[[ Source records open ]]

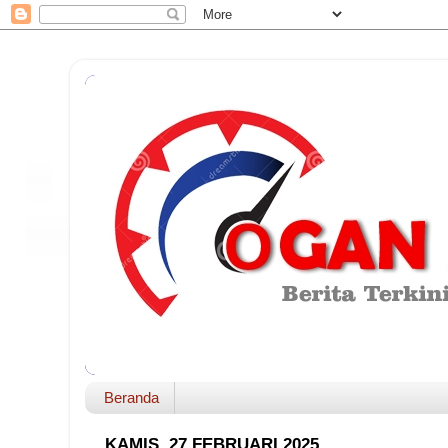
Beranda
KAMIS, 27 FEBRUARI 2025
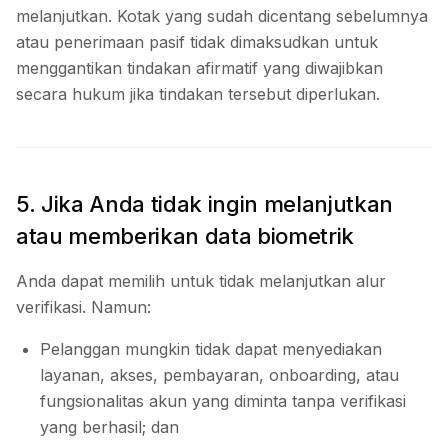
melanjutkan. Kotak yang sudah dicentang sebelumnya
atau penerimaan pasif tidak dimaksudkan untuk
menggantikan tindakan afirmatif yang diwajibkan
secara hukum jika tindakan tersebut diperlukan.
5. Jika Anda tidak ingin melanjutkan
atau memberikan data biometrik
Anda dapat memilih untuk tidak melanjutkan alur
verifikasi. Namun:
Pelanggan mungkin tidak dapat menyediakan
layanan, akses, pembayaran, onboarding, atau
fungsionalitas akun yang diminta tanpa verifikasi
yang berhasil; dan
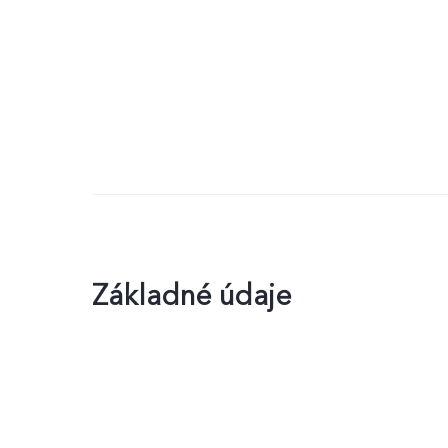
Základné údaje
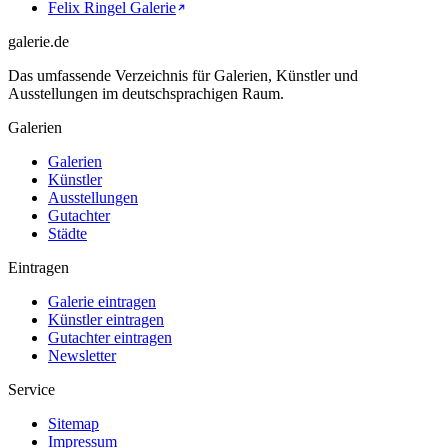
Felix Ringel Galerie
galerie.de
Das umfassende Verzeichnis für Galerien, Künstler und
Ausstellungen im deutschsprachigen Raum.
Galerien
Galerien
Künstler
Ausstellungen
Gutachter
Städte
Eintragen
Galerie eintragen
Künstler eintragen
Gutachter eintragen
Newsletter
Service
Sitemap
Impressum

[[ Source records closed ]]

Because the pictures are not wanted, retype every record exactly without them.

Beranda
KAMIS, 27 FEBRUARI 2025
melanjutkan. Kotak yang sudah dicentang sebelumnya
atau penerimaan pasif tidak dimaksudkan untuk
menggantikan tindakan afirmatif yang diwajibkan
secara hukum jika tindakan tersebut diperlukan.
5. Jika Anda tidak ingin melanjutkan
atau memberikan data biometrik
Anda dapat memilih untuk tidak melanjutkan alur
verifikasi. Namun:
Pelanggan mungkin tidak dapat menyediakan
layanan, akses, pembayaran, onboarding, atau
fungsionalitas akun yang diminta tanpa verifikasi
yang berhasil; dan
Základné údaje
Felix Ringel Galerie
galerie.de
Das umfassende Verzeichnis für Galerien, Künstler und
Ausstellungen im deutschsprachigen Raum.
Galerien
Galerien
Künstler
Ausstellungen
Gutachter
Städte
Eintragen
Galerie eintragen
Künstler eintragen
Gutachter eintragen
Newsletter
Service
Sitemap
Impressum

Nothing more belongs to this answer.